# [Фрагмент документа]
<<<<
Так было и с Михаилом Леонидовичем Лозинским, замечательным поэтом — переводчиком и обаятельнейшим человеком, который продолжал в невыносимых условиях блокады, под бомбами и обстрелами, в голоде и холоде систематически работать над переводом Дантова «Ада». В самые голодные дни он неизменно приходил в Союз пешком с Петроградской стороны — километров шесть ходу — вдвоем со своей женой, своим добрым, выносливым другом. Опухшие от голода, но всегда сдержанные, всегда подтянутые, они обедали в нашей столовой, где усиленное питание состояло из небольшой тарелки жидкой пшенной похлебки или чечевицы, — свою порцию Лозинский делил на двоих. Иногда они заходили погреться у буржуйки в бывшую кладовую под лестницей, где во время сильных бомбежек мы оборудовали нечто вроде запасного кабинета. Уезжать Лозинские отказывались категорически:
— Сын у нас под Ленинградом, артиллерист, да и не по характеру это нам — бегать…
Пришлось подсылать к Михаилу Леонидовичу многих друзей, в том числе и Евгения Львовича, пришлось даже вручить ему состряпанное мною «предписание Военного совета», чтобы эвакуировать их — уже в страшные зимние дни.
Шварц тоже был в списке на первоочередную эвакуацию и тоже решительно отказывался:
— Я еще продержусь.
Весь период ожесточенных круглосуточных бомбежек они с Катей простояли на посту на крыше нашего дома. Евгений Львович — пожарным, Катя — санитаркой. Они спускались вниз после отбоя и поднимались на крышу при первом сигнале тревоги всегда вдвоем.
— Если бомба — так вместе.
Когда Евгений Львович входил в бомбоубежище — в широкий подвальный коридор нашего дома, всегда до отказа переполненный, — буквально все люди тянулись к нему, с жадностью ловили его улыбки, его шуточки. Как бы ни было тяжело, он всегда находил для всех и улыбку, и шутку, и какое‑либо утешительное сообщение. Одной из его шуточек, в ответ на слова о том, что немцы близко, было:
— Ну какое там близко! Им еще Фонтанку форсировать. Утешительные сообщения, где‑то им подхваченные или выдуманные, далеко не всегда подтверждались, но свое дело делали. В один совсем плохой день, когда немцы прорвались к Кировскому заводу, когда нас бомбили с особым ожесточением и придумать что‑либо бодрящее было трудно, Евгений Львович пришел в бомбоубежище и сообщил, сияя улыбкой:
— Я сейчас разложил пасьянс — отобьемся или нет? Представьте — вышел прямо‑таки блестяще с первого расклада!
>>>>
# [Фрагмент данных]
<<<<
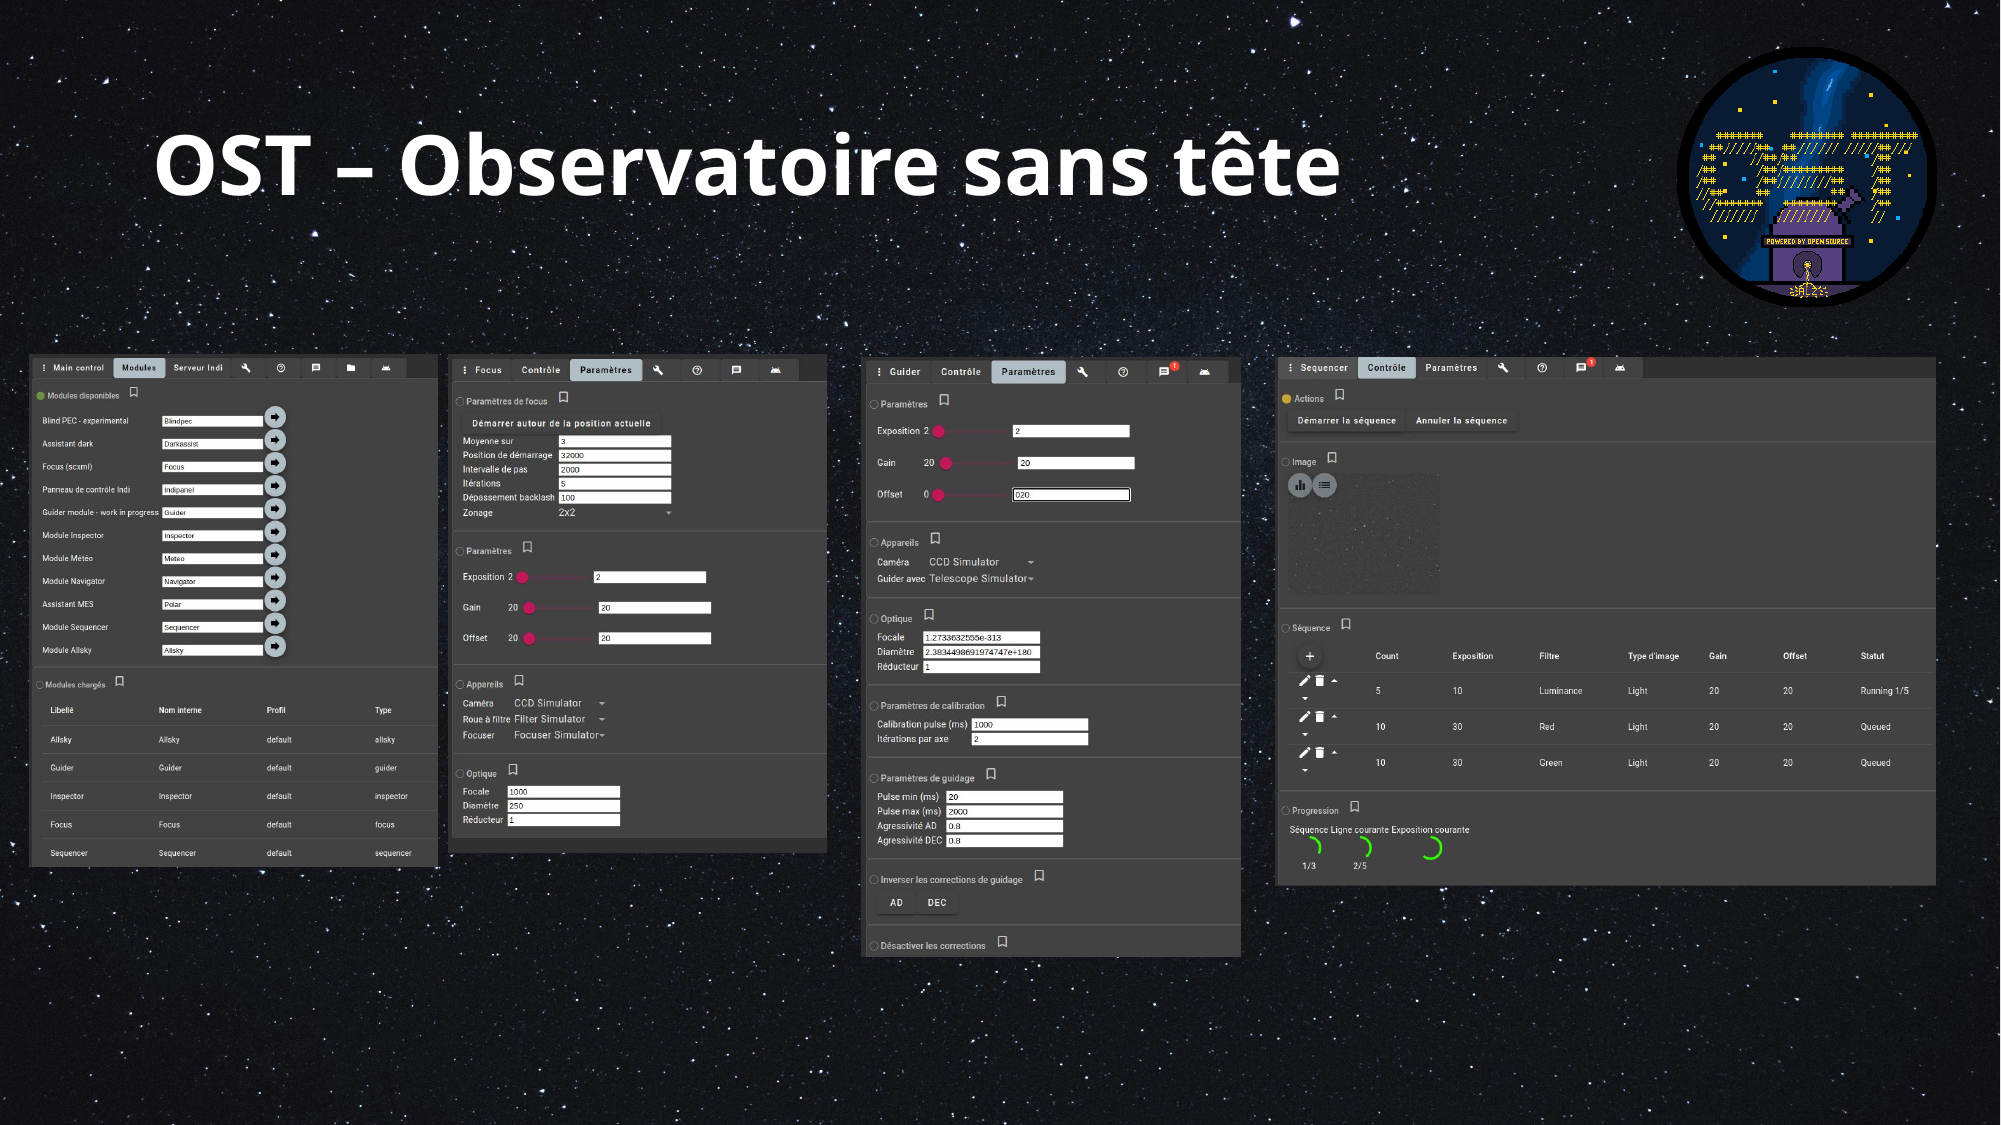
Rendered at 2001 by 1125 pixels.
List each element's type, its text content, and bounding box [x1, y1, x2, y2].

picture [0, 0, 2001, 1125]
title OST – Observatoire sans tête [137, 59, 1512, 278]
>>>>
# [Задания]
- a) Согласуются ли с фрагментом документа утверждения (i)–(iii)? На каждое ответьте «да» или «нет» и приведите дословно решающие слова фрагмента.
(i) Лозинский ходил в Союз пешком с Петроградской стороны.
(ii) Шварц сразу согласился на первоочередную эвакуацию.
(iii) Во время дежурств на крыше Катя была пожарным.
- b) Перепишите из фрагмента документа без изменений отрывок от слов «Весь период ожесточенных» до слов «бомба — так вместе.».
Данные взяты из другого источника.

# [Ответы к заданиям]
- a)
(i) Да: «он неизменно приходил в Союз пешком с Петроградской стороны».
(ii) Нет: «Шварц тоже был в списке на первоочередную эвакуацию и тоже решительно отказывался».
(iii) Нет: «Евгений Львович — пожарным, Катя — санитаркой».

- b)
Весь период ожесточенных круглосуточных бомбежек они с Катей простояли на посту на крыше нашего дома. Евгений Львович — пожарным, Катя — санитаркой. Они спускались вниз после отбоя и поднимались на крышу при первом сигнале тревоги всегда вдвоем.
— Если бомба — так вместе.